● **EXTRACTED TEXT**:
===============

One reason I spent a night in the District earlier this week was for the chance for a late-night walk through the monuments, something I have not done for a decade. It remains one of my favorite activities and a wonderful way to tour Washington, DC in the still of the night.
My Monumental 10-Mile Night Tour Of Washington, DC
Considering the District of Columbia is a central artery of power in the United Sates, it seems almost paradoxical that the city shuts down at night (the center, not the residential neighborhoods). But unlike the “city that never sleeps,” DC quiets down each evening…to the extent that you can hear a pin drop.
One of my traditions in Washington, DC is to eat at Old Ebbitt Grill, just a short walk from the White House. Sadly, it closed early (9:00pm) so I had to find another place to eat. Most restaurants were closed, but Nando’s was still open…my favorite South African chain that has restaurants in the District but not in Los Angeles.
From my hotel in NoMa, near Union Station, I walked to Nando’s in Chinatown and enjoyed a very delicious chicken dinner. Indoor dining has resumed, with capacity limited to 50%.
After dinner, I walked toward the White House. The streets were silent. No people. No cars.
As a sidenote, I cannot recommend Old Ebbitt Grill highly enough. You can’t go wrong with anything on the menu and if you like oysters, they have a huge selection.
My first stop was at the Willard Hotel. If you’ve read my review of the property, you know it is my favorite hotel in the city, rich in history and beauty. I just walked through it…even walking down Peackock Alley and through the stately lobby makes me smile and brings back many happy memories.
From the Willard, I turned up 15th Street NW and walked by the Department of Treasury:
Turning onto Pennsylvania Avenue, I walked through Lafayette Park to the White House. The White House is more fortified than I’ve ever seen it, but there wasn’t a single protester out. Just crickets and cicadas.
I walked by old office in the Eisenhower Executive Office Building, which brought back many happy memories.

===============

● **Page-level text extractions**:

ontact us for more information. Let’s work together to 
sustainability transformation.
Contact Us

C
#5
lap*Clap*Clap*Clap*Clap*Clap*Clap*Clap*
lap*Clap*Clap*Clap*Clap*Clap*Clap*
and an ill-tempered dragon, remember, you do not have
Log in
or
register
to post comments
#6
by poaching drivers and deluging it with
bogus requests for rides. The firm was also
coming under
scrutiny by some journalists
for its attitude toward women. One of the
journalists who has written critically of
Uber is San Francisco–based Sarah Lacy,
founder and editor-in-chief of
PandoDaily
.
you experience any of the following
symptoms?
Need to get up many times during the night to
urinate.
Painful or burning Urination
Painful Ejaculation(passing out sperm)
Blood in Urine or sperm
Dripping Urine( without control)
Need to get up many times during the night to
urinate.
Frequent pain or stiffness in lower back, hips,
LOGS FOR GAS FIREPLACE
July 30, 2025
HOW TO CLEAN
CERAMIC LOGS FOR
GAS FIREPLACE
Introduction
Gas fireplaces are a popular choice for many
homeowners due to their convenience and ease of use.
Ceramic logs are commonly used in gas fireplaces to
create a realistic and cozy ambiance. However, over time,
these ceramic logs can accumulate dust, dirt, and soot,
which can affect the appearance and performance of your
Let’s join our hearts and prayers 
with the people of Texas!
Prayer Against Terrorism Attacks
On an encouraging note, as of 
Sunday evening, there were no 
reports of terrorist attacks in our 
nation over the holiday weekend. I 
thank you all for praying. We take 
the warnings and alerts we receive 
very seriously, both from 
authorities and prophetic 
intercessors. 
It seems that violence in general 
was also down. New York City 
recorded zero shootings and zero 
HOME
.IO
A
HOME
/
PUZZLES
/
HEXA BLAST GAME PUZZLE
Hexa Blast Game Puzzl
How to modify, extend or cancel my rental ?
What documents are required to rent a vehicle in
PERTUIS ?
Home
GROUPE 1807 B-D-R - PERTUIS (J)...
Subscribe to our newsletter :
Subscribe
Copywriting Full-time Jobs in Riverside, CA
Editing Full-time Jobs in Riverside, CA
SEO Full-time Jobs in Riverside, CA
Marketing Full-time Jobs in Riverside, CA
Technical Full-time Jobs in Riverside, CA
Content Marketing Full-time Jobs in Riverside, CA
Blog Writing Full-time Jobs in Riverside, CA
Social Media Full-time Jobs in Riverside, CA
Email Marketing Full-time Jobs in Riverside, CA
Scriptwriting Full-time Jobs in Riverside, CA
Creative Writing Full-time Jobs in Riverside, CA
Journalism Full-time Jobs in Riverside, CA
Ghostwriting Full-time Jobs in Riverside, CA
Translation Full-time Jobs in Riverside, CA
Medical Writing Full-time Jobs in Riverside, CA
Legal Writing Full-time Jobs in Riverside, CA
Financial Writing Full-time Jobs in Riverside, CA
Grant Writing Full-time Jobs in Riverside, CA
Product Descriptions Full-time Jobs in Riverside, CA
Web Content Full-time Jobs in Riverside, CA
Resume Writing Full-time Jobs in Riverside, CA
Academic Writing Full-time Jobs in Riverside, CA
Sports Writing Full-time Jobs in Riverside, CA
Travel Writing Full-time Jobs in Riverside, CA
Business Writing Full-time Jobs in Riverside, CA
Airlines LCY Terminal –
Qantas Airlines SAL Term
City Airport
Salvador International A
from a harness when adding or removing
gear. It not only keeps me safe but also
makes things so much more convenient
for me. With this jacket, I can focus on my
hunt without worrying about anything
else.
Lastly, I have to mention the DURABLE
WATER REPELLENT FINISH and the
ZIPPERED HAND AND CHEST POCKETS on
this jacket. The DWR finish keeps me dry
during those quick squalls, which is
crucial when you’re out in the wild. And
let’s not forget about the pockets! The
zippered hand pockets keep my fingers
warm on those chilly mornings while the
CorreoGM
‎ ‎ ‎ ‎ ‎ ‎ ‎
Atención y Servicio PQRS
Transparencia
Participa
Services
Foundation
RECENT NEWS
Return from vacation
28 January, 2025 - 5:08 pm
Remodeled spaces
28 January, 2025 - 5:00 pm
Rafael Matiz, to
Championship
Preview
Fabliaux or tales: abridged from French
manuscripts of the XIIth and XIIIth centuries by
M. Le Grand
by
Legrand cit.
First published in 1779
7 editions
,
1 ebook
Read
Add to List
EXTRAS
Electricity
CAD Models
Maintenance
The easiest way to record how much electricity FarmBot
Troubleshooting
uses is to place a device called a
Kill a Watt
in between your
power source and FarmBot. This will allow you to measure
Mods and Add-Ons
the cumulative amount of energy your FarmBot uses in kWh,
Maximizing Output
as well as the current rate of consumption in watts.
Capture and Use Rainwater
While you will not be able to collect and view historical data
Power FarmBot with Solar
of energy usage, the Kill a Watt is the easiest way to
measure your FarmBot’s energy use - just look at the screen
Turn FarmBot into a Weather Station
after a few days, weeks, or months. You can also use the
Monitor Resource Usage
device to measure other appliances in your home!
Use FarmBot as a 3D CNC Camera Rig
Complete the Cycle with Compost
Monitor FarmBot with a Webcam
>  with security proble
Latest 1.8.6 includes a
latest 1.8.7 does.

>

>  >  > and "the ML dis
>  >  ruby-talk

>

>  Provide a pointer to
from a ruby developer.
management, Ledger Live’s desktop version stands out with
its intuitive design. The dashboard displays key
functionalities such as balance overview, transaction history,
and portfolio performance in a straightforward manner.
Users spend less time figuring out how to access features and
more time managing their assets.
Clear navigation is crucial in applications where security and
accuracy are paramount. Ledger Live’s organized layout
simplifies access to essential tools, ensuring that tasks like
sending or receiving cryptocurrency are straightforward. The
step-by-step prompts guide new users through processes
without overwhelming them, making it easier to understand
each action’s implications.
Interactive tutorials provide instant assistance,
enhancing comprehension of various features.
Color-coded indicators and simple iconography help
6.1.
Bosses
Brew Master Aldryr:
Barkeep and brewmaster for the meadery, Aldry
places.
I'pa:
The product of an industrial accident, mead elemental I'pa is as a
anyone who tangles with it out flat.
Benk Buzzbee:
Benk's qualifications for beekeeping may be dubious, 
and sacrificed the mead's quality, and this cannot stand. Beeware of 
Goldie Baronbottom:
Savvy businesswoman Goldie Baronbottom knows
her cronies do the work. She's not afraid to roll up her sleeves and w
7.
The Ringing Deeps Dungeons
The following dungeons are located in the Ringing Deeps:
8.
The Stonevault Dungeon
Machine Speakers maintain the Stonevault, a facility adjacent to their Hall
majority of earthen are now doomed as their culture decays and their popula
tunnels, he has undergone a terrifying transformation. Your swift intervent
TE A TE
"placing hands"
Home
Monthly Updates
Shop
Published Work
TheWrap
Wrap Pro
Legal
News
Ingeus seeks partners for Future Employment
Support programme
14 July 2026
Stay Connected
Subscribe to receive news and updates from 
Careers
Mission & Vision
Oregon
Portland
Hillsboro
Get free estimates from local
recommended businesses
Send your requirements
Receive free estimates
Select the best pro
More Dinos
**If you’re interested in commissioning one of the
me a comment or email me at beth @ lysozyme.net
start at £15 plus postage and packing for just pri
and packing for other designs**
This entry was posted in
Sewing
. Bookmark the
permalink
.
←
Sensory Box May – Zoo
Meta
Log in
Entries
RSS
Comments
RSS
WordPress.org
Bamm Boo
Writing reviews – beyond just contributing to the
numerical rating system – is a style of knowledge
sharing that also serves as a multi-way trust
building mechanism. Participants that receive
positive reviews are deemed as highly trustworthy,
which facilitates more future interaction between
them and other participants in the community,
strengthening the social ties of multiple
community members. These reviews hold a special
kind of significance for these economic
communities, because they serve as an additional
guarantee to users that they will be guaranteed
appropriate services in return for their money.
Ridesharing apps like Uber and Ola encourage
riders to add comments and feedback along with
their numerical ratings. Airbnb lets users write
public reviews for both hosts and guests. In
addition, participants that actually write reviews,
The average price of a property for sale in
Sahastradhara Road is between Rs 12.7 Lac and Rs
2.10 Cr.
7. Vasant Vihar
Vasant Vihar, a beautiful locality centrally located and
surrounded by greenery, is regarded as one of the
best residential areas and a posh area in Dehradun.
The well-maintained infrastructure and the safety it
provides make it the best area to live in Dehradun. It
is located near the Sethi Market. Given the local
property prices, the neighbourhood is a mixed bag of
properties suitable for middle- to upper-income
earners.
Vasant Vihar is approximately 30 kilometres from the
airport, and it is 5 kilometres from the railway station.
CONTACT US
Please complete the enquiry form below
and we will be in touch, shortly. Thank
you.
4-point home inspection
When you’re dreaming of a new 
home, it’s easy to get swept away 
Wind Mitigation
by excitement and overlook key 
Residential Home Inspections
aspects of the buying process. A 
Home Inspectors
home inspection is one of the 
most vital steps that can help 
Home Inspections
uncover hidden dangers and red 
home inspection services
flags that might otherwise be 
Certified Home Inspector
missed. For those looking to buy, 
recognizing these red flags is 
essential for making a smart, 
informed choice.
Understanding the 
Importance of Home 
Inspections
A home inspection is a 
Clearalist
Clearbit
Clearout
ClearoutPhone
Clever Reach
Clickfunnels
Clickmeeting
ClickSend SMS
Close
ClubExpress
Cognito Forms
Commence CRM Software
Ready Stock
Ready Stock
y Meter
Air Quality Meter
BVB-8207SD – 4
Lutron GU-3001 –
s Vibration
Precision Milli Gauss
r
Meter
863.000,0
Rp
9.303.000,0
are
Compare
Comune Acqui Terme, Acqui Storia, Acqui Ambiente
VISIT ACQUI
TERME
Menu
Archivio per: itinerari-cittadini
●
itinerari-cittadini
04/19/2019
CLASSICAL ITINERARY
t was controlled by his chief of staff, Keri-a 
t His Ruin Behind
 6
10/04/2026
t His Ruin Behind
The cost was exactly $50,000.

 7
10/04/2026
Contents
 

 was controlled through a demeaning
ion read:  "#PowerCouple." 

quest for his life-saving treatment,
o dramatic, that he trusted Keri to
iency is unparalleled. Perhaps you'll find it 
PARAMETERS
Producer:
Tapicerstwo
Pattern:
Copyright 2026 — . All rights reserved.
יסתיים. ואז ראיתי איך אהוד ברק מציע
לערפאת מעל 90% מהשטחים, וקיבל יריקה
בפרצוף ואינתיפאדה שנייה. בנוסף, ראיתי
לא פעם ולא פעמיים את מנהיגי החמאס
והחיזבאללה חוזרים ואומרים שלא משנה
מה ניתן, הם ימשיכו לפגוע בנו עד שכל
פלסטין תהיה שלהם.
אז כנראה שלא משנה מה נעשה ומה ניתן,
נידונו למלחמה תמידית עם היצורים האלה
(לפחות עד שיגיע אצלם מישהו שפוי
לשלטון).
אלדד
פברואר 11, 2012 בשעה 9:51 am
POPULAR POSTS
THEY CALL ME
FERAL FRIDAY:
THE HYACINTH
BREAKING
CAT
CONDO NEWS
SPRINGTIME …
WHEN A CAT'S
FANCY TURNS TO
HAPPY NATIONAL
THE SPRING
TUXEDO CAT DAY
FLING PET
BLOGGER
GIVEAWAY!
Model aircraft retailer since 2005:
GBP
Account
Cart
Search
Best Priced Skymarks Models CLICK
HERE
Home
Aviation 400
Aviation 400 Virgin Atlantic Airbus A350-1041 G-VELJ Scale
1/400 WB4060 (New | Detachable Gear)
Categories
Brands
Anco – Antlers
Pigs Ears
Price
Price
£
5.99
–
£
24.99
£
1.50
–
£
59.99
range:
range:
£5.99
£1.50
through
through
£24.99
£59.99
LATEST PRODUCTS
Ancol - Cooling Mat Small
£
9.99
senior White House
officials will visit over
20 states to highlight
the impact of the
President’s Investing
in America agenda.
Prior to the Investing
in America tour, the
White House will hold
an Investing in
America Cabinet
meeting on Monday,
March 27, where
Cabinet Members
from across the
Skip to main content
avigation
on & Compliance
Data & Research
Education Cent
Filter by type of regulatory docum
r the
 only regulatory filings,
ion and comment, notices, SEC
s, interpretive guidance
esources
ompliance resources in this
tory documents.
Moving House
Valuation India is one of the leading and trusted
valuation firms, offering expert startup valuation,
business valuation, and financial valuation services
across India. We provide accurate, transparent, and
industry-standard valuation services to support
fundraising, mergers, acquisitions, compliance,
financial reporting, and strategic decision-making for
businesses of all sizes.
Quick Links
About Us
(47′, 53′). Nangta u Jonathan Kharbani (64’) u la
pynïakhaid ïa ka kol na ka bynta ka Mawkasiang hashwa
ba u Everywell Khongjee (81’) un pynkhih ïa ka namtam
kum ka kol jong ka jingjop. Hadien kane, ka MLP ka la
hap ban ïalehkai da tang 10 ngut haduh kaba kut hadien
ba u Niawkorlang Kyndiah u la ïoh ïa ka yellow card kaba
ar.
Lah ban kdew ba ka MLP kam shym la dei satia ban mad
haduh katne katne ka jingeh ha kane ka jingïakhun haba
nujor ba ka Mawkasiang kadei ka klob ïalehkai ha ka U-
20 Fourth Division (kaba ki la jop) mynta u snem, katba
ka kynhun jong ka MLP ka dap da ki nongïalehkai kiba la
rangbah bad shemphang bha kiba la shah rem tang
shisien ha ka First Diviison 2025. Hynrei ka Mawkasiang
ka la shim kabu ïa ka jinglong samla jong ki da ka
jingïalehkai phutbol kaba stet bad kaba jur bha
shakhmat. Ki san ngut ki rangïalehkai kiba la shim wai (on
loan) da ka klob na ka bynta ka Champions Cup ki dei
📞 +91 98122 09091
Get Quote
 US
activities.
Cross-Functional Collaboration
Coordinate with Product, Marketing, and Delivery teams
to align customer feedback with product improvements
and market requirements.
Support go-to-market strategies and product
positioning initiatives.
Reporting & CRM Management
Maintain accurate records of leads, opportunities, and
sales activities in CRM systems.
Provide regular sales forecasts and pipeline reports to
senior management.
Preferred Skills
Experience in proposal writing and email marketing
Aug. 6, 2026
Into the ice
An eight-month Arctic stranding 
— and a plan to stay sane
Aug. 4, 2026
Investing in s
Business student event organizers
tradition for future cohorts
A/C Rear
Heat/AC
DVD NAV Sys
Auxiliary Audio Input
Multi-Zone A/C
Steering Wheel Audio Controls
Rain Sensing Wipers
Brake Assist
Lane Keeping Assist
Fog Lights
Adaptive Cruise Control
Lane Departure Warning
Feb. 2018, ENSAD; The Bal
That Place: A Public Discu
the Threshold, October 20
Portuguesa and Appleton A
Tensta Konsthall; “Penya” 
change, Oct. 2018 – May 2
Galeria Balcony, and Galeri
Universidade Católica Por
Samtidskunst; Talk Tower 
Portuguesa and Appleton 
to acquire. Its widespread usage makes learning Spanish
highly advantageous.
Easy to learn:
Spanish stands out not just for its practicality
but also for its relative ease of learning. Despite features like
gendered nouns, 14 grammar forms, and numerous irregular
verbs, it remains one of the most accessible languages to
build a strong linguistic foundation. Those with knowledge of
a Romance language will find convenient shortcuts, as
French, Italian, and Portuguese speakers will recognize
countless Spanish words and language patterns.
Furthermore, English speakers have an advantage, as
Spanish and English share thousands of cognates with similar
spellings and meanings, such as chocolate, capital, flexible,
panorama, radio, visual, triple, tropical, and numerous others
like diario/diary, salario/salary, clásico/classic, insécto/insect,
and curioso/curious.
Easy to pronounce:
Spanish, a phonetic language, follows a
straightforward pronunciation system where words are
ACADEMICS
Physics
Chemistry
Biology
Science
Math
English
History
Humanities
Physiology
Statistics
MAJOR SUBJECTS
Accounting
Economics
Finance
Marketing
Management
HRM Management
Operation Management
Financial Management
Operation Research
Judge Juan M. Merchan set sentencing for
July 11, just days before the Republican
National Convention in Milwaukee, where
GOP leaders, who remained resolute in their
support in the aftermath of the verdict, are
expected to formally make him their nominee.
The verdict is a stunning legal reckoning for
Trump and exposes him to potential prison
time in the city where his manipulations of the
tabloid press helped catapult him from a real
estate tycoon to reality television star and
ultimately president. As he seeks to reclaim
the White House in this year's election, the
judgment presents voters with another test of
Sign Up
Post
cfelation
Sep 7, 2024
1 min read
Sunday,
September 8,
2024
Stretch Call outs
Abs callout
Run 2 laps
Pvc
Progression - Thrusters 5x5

===============

● **REQUIRED WORK**:
1 > Reproduce the night-tour account starting with "My first stop" and going on through "brought back many happy memories.", substituting "katydids" for "cicadas".
2 > Write what comes next in the account of the late-night walk through Washington, DC, picking up after its final sentence.

● **RESPONSE LIST**:
1 >
My first stop was at the Willard Hotel. If you’ve read my review of the property, you know it is my favorite hotel in the city, rich in history and beauty. I just walked through it…even walking down Peackock Alley and through the stately lobby makes me smile and brings back many happy memories.
From the Willard, I turned up 15th Street NW and walked by the Department of Treasury:
Turning onto Pennsylvania Avenue, I walked through Lafayette Park to the White House. The White House is more fortified than I’ve ever seen it, but there wasn’t a single protester out. Just crickets and katydids.
I walked by old office in the Eisenhower Executive Office Building, which brought back many happy memories.

2 >
Across the street was the Blair House, the diplomatic residence of visitors to the United States. The U.S. flag flying above the door meant that it was vacant.
I turned the corner down 17th Street and walked down to the World World II memorial. I had it all to myself…
Next I proceeded along the Lincoln Memorial reflecting pool to the Lincoln Monument, a beautiful Greek-style temple modeled after the Parthenon. The monument is a testament to America’s civil religion and venerates Abraham Lincoln, who led the country through Civil War.
Here there were a few people around, but not many…I sat inside the temple for several minutes and re-read Lincoln’s Gettysburg Address, which is presented on the wall along with his second inaugural address.
From the Lincoln Memorial I proceeded southeast to the Korean War Veterans Memorial, which pays tribute to those who served in the (still unresolved) Korean conflict.
I headed down Independence Avenue and stopped by the D.C. War Memorial in Ash Woods. There is no formal memorial for World War I in Washington, but this small monument is the closest thing possible, commemorating those in DC who lost their lives in the so-called Great War.
Across the street is the Martin Luther King, Jr. Memorial, a monument I had not previously visited. A sculpture of King stands in the center, with his most memorable quotes flanking him on either side. Again, I was all by myself.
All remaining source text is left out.